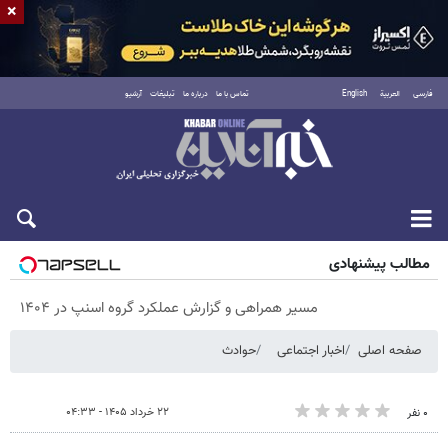
×
فارسی
العربية
English
تماس با ما
درباره ما
تبلیغات
آرشیو
جمعه ۱۶ مرداد ۱۴۰۵
مطالب پیشنهادی
مسیر همراهی و گزارش عملکرد گروه اسنپ در ۱۴۰۴
صفحه اصلی
اخبار اجتماعی
حوادث
۲۲ خرداد ۱۴۰۵ - ۰۴:۳۳
۰ نفر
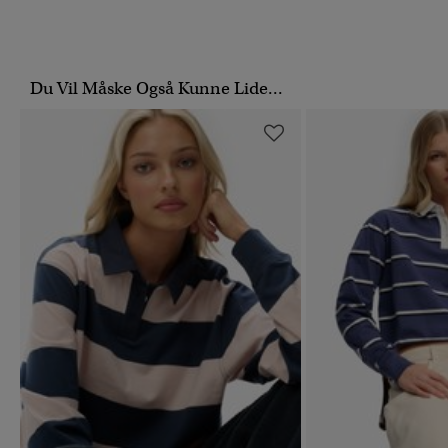
Du Vil Måske Også Kunne Lide...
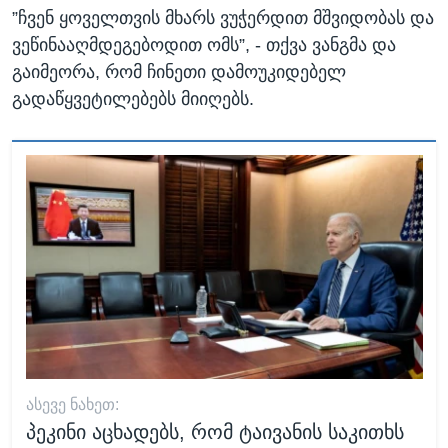
”ჩვენ ყოველთვის მხარს ვუჭერდით მშვიდობას და
ვეწინააღმდეგებოდით ომს”, - თქვა ვანგმა და
გაიმეორა, რომ ჩინეთი დამოუკიდებელ
გადაწყვეტილებებს მიიღებს.
ᲐᲡᲔᲕᲔ ᲜᲐᲮᲔᲗ:
პეკინი აცხადებს, რომ ტაივანის საკითხს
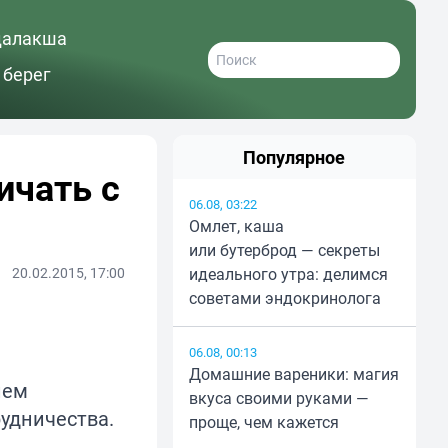
далакша
 берег
Популярное
ичать с
06.08, 03:22
Омлет, каша
или бутерброд — секреты
20.02.2015, 17:00
идеального утра: делимся
советами эндокринолога
06.08, 00:13
Домашние вареники: магия
лем
вкуса своими руками —
удничества.
проще, чем кажется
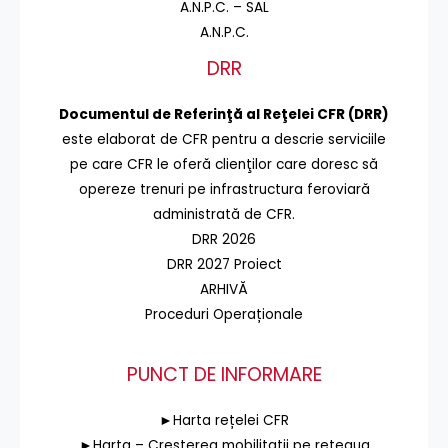
A.N.P.C. – SAL
A.N.P.C.
DRR
Documentul de Referinţă al Reţelei CFR (DRR)
este elaborat de CFR pentru a descrie serviciile
pe care CFR le oferă clienţilor care doresc să
opereze trenuri pe infrastructura feroviară
administrată de CFR.
DRR 2026
DRR 2027 Proiect
ARHIVĂ
Proceduri Operaționale
PUNCT DE INFORMARE
►Harta rețelei CFR
►Harta – Cresterea mobilitatii pe reteaua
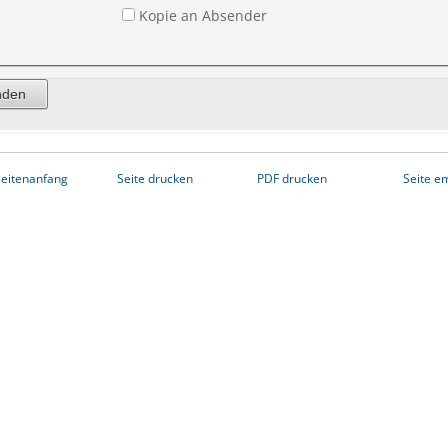
Kopie an Absender
eitenanfang
Seite drucken
PDF drucken
Seite e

§ **Problem details**: Leave out the pictures. Transcribe the rest of the listing above exactly.

§ **Response box**:
×
فارسی
العربية
English
تماس با ما
درباره ما
تبلیغات
آرشیو
جمعه ۱۶ مرداد ۱۴۰۵
مطالب پیشنهادی
مسیر همراهی و گزارش عملکرد گروه اسنپ در ۱۴۰۴
صفحه اصلی
اخبار اجتماعی
حوادث
۲۲ خرداد ۱۴۰۵ - ۰۴:۳۳
۰ نفر
Du Vil Måske Også Kunne Lide...
”ჩვენ ყოველთვის მხარს ვუჭერდით მშვიდობას და
ვეწინააღმდეგებოდით ომს”, - თქვა ვანგმა და
გაიმეორა, რომ ჩინეთი დამოუკიდებელ
გადაწყვეტილებებს მიიღებს.
ᲐᲡᲔᲕᲔ ᲜᲐᲮᲔᲗ:
პეკინი აცხადებს, რომ ტაივანის საკითხს
далакша
 берег
Популярное
ичать с
06.08, 03:22
Омлет, каша
или бутерброд — секреты
20.02.2015, 17:00
идеального утра: делимся
советами эндокринолога
06.08, 00:13
Домашние вареники: магия
лем
вкуса своими руками —
удничества.
проще, чем кажется
A.N.P.C. – SAL
A.N.P.C.
DRR
Documentul de Referinţă al Reţelei CFR (DRR)
este elaborat de CFR pentru a descrie serviciile
pe care CFR le oferă clienţilor care doresc să
opereze trenuri pe infrastructura feroviară
administrată de CFR.
DRR 2026
DRR 2027 Proiect
ARHIVĂ
Proceduri Operaționale
PUNCT DE INFORMARE
►Harta rețelei CFR
►Harta – Cresterea mobilitatii pe reteaua
Kopie an Absender
eitenanfang
Seite drucken
PDF drucken
Seite e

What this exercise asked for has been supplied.